Wood, N..1, Trebilco, T.1, & Cohen-Woods, S.1
1 College of Education, Psychology & Social Work, Flinders University
Childhood socioeconomic position (SEP) has potential to alter epigenetic pathways associated in the development of adulthood psychiatric outcomes. We present a systematic review synthesising the literature investigating childhood SEP and DNA methylation, with a focus on pathways involved in the development of psychiatric outcomes. We reviewed literature up to October 2019 from three databases. Studies investigating childhood SEP and DNA methylation were identified, resulting in inclusion of thirty-two publications. In total seventeen studies focused on candidate genes, typically focusing on genes implicated with the stress response and/or development of psychiatric conditions. There was little overlap of genes studied, with three genes were studied more than once. These studies typically investigated different regions of the genes, which revealed inconsistent results. Six studies calculated epigenetic age, with a small number revealing a significant association with childhood SEP. Epigenome-wide studies revealed altered patterns of DNA methylation, but patterns varied between the nine studies.
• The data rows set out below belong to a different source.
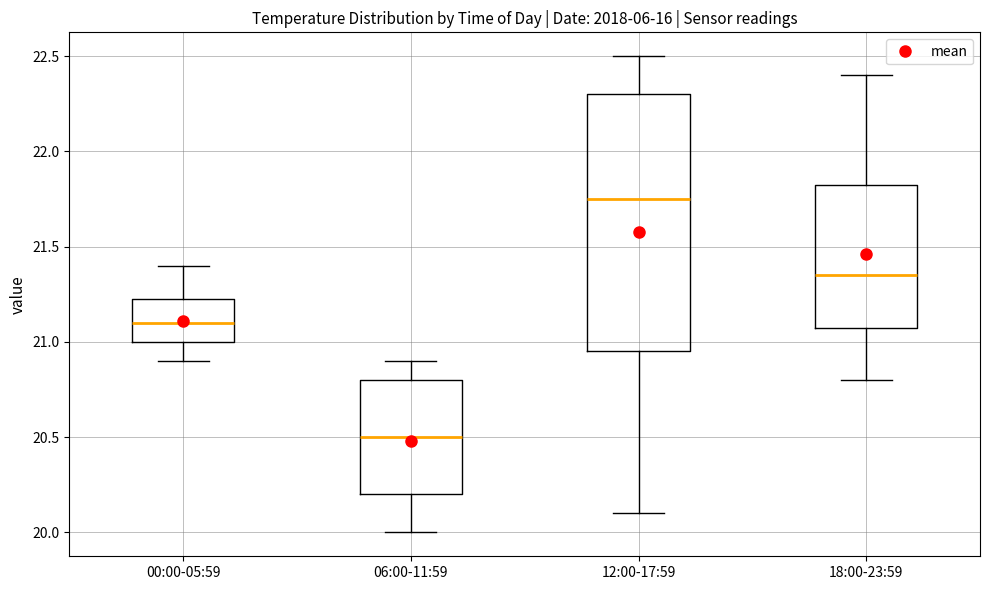

Which box has the highest median line?

12:00-17:59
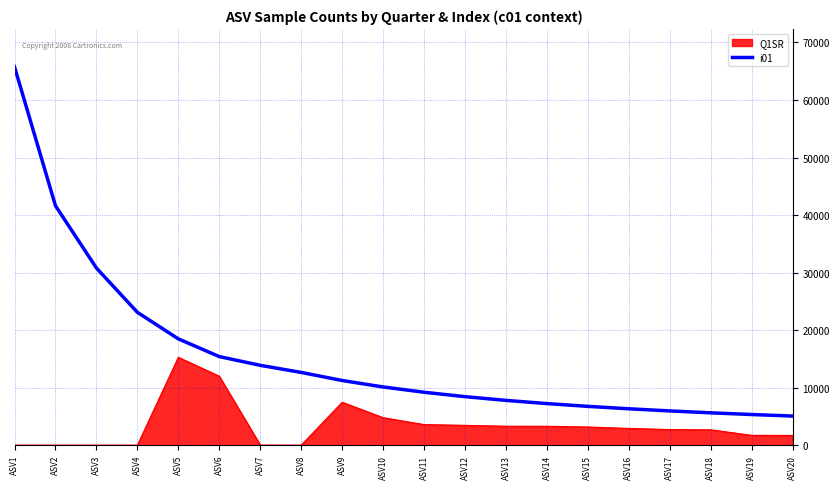

At which label does Q1SR reach its peak?

ASV5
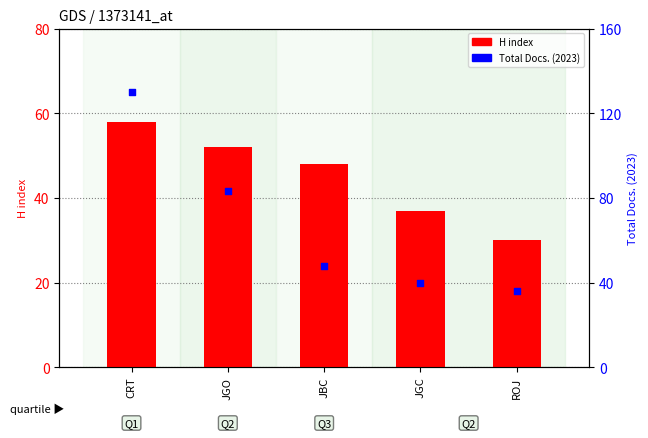

Which series reaches the maximum Y coordinate?

Total Docs. (2023)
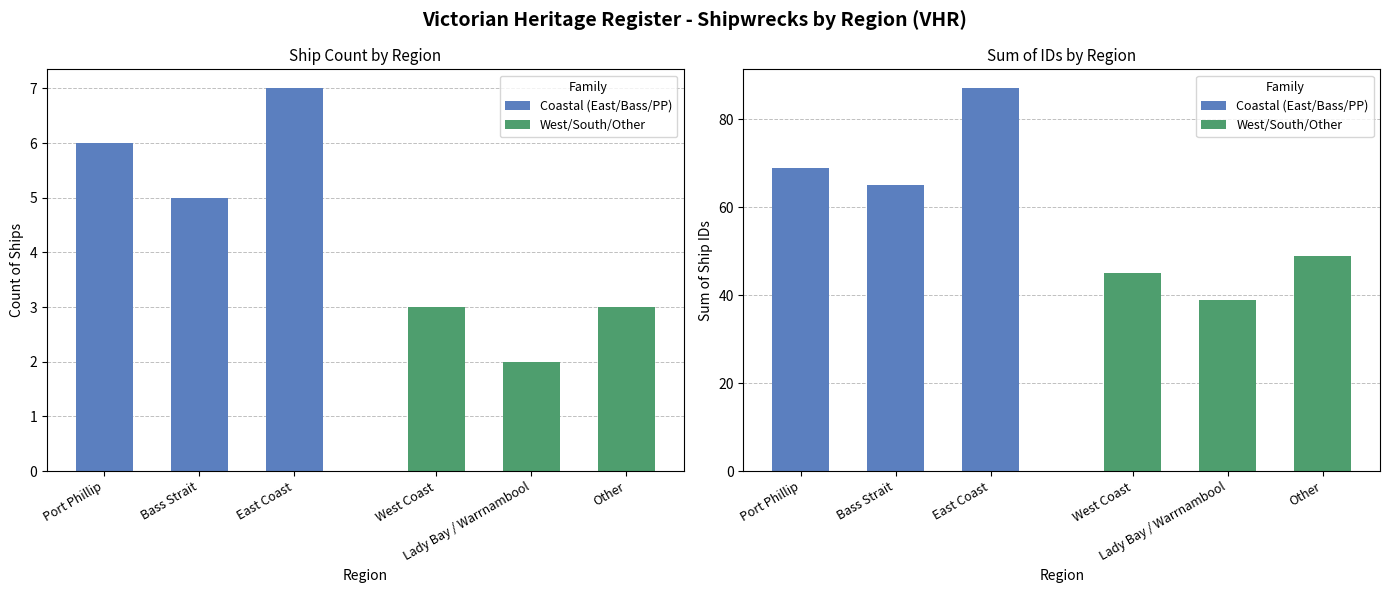

What is the sum of all Port Phillip / Bass Strait / East Coast values?

18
This research area is emerging, and no clear patterns identified across studies. It is critical to consider factors that contribute to these variances to inform research practice, and long-term uncover replicable findings. Multiple methodological shortcomings are identified, including at the phenotypic level where construct validity of childhood SEP is highly problematic, with studies using a wide range of measures. At the epigenomic and epigenetic level studies fail to consistently use suitable controls. Study designs often utilised small samples sizes, and no pre-registered studies are reported. Larger cohorts will be required with international collaborations to strengthen this research area.
Natasha is a PhD candidate (Clinical Psychology) in the Behavioural Genomic and Environmental Mechanisms Lab at Flinders University. Natasha completed her Bachelor of Psychology (First Class Honours) in 2016 and commenced her Clinical PhD in 2018. Her research focuses on investigating the association between social disadvantage, genomic outcomes, and child and adult behaviour. Natasha is also undertaking clinician training at Flinders University and develops her clinical skills through placements and skill-based assessments. She is currently on placement as a Provisional Psychologist at Older Persons Mental Health Service in the Eastern Community team (Central Adelaide Local Health Network) and will be undertaking her next placement at the Central Australian Aboriginal Congress in Alice Springs in the latter half of 2020.